Some Methods of recovery used in Team Sports, seen at amateur or sub-elite level:
Active recovery (jogging, walking etc)
Water therapy (pool or beach recovery, hot/cold baths)
Static stretching (mentioned above)
Foam Rolling
Compression (skins)
The most effective methods of recovery:
Sleep
Nutrition
Hydration
There will be other blog posts to come, which will go into more detail about the benefits of sleep, nutrition and hydration.
This does not mean you should only focus on these 3 aspects, but it should be the focal point of your recovery protocols. The other measures are definitely useful and can play a part in recovery, especially if the resources are available!
A common question - So what should we do after a game, and before our training session on Tuesday?

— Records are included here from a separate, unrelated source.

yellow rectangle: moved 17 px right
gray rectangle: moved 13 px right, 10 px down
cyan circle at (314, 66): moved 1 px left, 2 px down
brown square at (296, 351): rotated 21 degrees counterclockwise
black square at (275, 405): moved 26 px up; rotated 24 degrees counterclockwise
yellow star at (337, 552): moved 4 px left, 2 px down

The below is going to outline, very briefly, what should/can take place following a match.
Immediately post-match
1. Hydration and Nutrition.
§ Hydration:
§ Water/electrolyte intake is crucial for replacing lost fluids during a match.
§ 1.5 x kilograms lost. If you lost 1kg during the match, you should replace that fluid with 1.5L of water and/or electrolytes (Hydralyte, Gatorade, Powerade etc.)
§ Nutrition
§ Within 30 minutes post-match is the ideal time to start eating.
§ Snack or a light meal, with nutritional value. Preferably food richer in carbohydrates and protein. For specific advice – see a qualified nutritionist or dietician.
Other than sleep, this is arguably the most important part of your recovery for the week. It allows the body to refuel and replace what has been lost during the match, returning your body back to baseline levels.
Sleep
Sleep is the most beneficial form of recovery and recuperation. We won’t go into the specifics of this, as there is another blog post to come on this topic, however, this is the most beneficial and important part of the recovery process. Sleep releases human growth hormone (HGH), which assists in muscle repair, and therefore aiding in recovery.
*See future blog posts for more information.
Match day +1 (1-day post-match)
Another important timeframe in the recovery process. Low-level activity should be completed, such as walking, very light jogging, swimming etc.
This where active recovery, beach or pool sessions, stretching and foam rolling are useful. Active recovery increases bloody flow and assists in getting rid of any by-products, helping to reduce soreness levels over the coming days.
Match day + 2 (2-days post-match)
Another good opportunity for active recovery, however, the intensity will be slightly higher. Water-based therapy is still an option here, however, this should be where a more field-based recovery takes place. ~2-3km of jogging, running and some skill work will suffice. 2 days post-match is usually where athletes will introduce their strength training for the week, so this should also take place on Monday and/or Tuesday following a Saturday match.
Training Sessions (Tuesday & Thursday)
Depending on the club, the first training night for the week will be either a Monday or Tuesday evening. In this instance, we will refer to a Tuesday night session and what could potentially take place.
A thorough warm-up should be completed (~10-15mins), to make sure everyone who has played on the weekend is ready, especially given soreness may still be present. Usually, the intensity of this session will not be too high, and conditioning will not be prescribed. However, drills that are prescribed should still be done to proper capacity, and athletes shouldn’t be labouring through. This leads into a Thursday night training session, usually, 2 days before a match (match day -2), where the intensity should be lifted and athletes feeling ready and prepared for the weekend.
The reason behind this type of programming:
- The goal is to have athletes feeling as close to 100% as possible for each match day.
o If conditioning is prescribed or training loads are too high, especially on a Tuesday night, soreness may be prolonged, not giving athletes the best chance to perform.
o We do not want to prolong any soreness.